### [SELECTED EXCERPT]

• • • • •

Numerous techniques have been developed to mechanically stretch a cell. These differ primarily based on the type of actuation scheme used to generate the tensile load.¹⁰⁵ Tensile stretching has been reported to influence cell polarizaion/migration, morphology, proliferation, lineage commitment, and differentiation.^106,107 The exact response that is observed, however, depends on both cell type¹⁰⁸ as well as the mode by which the stretch is generated, in addition to the properties of the ECM and the presence of soluble factors.^109–112 Major stretch-induced mechanotransduction signaling elements include integrins, force-sensitive kinases and proteins, cytoskeletal elements,⁶⁶ and SACs,^60–62 although the exact mechanism by which stretch-induced mechanotransduction occurs has not yet been clearly elucidated due to the complexity of the various processes and their dependence on a number of different parameters.^{58,59,63–65} In all cases though, the stretched-induced stimuli are relayed into the cells through a change in intracellular Ca²⁺ signaling. In particular, it was reported that mechanically stretched cells exhibited intracellular Ca²⁺ oscillations through SAC activation, which is manifested in F-actin assembly, actomyosin contractility, and associated Rho–ROCK signaling;⁶⁶ the downstream effector of these being the mitogen-activated protein kinase (MAPK) and extracellular signal-regulated kinase (ERK)-induced signaling cascades. Similarly, various stretch-induced signaling cascades have been found to initiate osteoblast differentiation and regulation of morphogenesis, angiogenesis, heart remodeling, and neuritogenesis.^113–115 

There have been a number of studies on the mechanotransductive effect of shear given its prevalence in physiological conditions where cells in the endothelium are constantly subjected to such stresses arising as a consequence of vasculatory flow. Studies employing flow channels to investigate the response of ECs under flow over a range of exposure durations from seconds to hours have now also been extended toward smaller scales to mimic conditions in the microvasculature with more recent advances in microfluidics.¹¹⁶ 

At the fundamental conceptual level, shear stress involves the activation of various intracellular and extracellular mechanosensors, such as transmembrane integrins,^62,67 ion channels and SACs (in particular, TRP channels),^62,68 G-proteins and their receptors,⁷⁰ tyrosine kinase receptors,^71,72 lipid rafts,^73,74 and primary cilia,⁷⁵ among others. More specifically, shear stresses and their gradients have been reported to upregulate $α$_v with $β$ integrin subunits^117–119 and their association with FAs, force–modulated through lipid raft diffusion,⁶⁹ and with the adaptor protein Shc.¹¹⁸ Shear flow is also known to drive upregulation in GJs, as well as the activation of TRP channels, to allow modulation of cations, particularly Ca²⁺,^76,77 which, in turn, results in the triggering of important downstream signaling pathways. These, depending on cell type, include, although are not limited to, the Rho–ROCK pathway in osteoblasts and osteocytes,^78,79 the ERK1/2 MAPK pathway in stem cells^80,81 and ECs,^120,121 or the Wnt/ $β$-catenin pathway in ECs and fibroblasts,^82,83 all of which play a role in modulating multiple cellular activities.^122–128 

Unlike the static forms of steady mechanical loading discussed in Sec. III, acoustic forcing provides an alternative and versatile means for cell stimulation. In addition to the ability of harnessing different forms of sound waves, the periodic nature of the vibrational forcing introduces further possibilities for dynamic stimulation that can be tuned over a broad range of applied frequencies, as will be discussed below.

• • • • •

Saved entries
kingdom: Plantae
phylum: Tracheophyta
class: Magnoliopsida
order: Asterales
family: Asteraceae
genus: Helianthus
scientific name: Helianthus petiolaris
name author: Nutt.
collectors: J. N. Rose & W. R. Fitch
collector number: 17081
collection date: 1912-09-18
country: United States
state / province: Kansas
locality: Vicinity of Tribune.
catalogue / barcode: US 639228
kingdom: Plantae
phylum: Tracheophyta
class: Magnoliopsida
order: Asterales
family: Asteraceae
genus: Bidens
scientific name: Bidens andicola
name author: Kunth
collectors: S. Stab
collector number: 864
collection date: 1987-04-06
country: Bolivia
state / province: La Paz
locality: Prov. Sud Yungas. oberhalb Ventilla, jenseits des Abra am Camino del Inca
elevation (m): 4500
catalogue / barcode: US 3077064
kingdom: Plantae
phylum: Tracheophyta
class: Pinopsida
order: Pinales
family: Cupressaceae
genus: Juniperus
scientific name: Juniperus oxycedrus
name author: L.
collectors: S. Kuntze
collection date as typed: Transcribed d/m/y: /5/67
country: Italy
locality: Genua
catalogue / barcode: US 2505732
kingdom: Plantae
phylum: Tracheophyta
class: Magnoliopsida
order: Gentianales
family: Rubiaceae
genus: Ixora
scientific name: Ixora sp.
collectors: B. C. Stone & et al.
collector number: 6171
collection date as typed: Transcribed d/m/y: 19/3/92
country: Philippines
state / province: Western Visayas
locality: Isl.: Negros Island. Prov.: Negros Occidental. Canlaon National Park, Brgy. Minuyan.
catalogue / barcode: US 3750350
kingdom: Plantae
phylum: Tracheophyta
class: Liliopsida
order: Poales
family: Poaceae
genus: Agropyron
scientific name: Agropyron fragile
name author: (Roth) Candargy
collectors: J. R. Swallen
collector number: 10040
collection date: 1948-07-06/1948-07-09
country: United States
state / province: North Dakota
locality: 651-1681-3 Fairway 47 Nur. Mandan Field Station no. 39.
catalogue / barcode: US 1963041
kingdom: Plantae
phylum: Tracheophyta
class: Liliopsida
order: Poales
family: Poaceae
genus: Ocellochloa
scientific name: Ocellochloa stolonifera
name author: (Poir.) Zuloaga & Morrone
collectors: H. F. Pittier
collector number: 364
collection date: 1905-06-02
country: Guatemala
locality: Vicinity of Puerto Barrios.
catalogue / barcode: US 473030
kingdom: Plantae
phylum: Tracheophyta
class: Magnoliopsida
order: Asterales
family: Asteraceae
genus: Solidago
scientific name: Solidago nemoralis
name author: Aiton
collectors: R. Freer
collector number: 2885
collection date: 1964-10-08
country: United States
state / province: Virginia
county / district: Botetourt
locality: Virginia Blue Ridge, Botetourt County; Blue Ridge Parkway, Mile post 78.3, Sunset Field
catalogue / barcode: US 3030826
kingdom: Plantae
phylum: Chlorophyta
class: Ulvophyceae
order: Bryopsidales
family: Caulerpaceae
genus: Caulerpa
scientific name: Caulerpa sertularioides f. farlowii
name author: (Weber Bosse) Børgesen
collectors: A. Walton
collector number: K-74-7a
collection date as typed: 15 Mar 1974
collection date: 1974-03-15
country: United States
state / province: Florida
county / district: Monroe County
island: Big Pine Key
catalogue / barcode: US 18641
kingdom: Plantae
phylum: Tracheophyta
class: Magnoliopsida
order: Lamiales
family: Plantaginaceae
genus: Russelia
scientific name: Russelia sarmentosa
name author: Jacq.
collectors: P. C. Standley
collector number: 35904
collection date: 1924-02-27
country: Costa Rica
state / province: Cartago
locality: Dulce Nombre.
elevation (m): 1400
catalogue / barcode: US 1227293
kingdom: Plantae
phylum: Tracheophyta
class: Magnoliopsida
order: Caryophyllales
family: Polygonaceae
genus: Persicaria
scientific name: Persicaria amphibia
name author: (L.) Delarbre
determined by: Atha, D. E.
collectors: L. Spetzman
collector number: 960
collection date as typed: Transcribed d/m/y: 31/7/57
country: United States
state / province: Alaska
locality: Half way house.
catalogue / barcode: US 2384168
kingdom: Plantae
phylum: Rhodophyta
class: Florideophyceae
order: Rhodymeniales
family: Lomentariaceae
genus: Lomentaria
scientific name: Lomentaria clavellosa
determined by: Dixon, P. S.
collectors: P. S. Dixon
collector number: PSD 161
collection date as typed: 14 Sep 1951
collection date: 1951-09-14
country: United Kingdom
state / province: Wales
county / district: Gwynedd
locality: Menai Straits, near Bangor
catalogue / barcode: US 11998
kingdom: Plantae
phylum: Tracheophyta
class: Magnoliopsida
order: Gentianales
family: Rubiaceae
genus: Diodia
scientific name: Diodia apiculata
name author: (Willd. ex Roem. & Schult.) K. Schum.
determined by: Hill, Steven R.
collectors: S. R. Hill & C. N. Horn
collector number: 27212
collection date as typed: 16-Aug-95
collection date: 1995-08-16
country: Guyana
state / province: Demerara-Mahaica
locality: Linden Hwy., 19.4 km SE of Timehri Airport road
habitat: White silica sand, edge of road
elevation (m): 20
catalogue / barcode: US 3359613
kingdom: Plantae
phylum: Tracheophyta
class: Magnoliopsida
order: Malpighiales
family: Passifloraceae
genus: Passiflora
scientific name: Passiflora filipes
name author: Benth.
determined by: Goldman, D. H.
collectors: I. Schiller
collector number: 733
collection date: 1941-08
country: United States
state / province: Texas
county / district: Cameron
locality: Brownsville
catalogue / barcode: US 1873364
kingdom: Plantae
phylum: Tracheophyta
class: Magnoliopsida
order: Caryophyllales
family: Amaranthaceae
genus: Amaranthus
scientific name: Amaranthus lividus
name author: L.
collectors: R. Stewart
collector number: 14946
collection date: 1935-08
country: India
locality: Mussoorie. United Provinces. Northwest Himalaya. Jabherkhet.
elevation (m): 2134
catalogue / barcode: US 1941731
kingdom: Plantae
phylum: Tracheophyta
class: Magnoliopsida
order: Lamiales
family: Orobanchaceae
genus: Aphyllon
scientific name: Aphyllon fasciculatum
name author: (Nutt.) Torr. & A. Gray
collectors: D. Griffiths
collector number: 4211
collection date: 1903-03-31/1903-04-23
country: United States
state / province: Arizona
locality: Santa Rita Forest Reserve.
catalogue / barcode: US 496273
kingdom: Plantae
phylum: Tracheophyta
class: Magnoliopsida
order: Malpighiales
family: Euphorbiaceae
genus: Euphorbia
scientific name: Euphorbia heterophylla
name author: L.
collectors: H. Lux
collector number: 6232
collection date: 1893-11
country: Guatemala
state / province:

• • • • •

Reproduce the mechanotransduction passage word for word, starting at "Unlike the static" and ending at "be discussed below.".

### [REPLY TO THE TASK]
Unlike the static forms of steady mechanical loading discussed in Sec. III, acoustic forcing provides an alternative and versatile means for cell stimulation. In addition to the ability of harnessing different forms of sound waves, the periodic nature of the vibrational forcing introduces further possibilities for dynamic stimulation that can be tuned over a broad range of applied frequencies, as will be discussed below.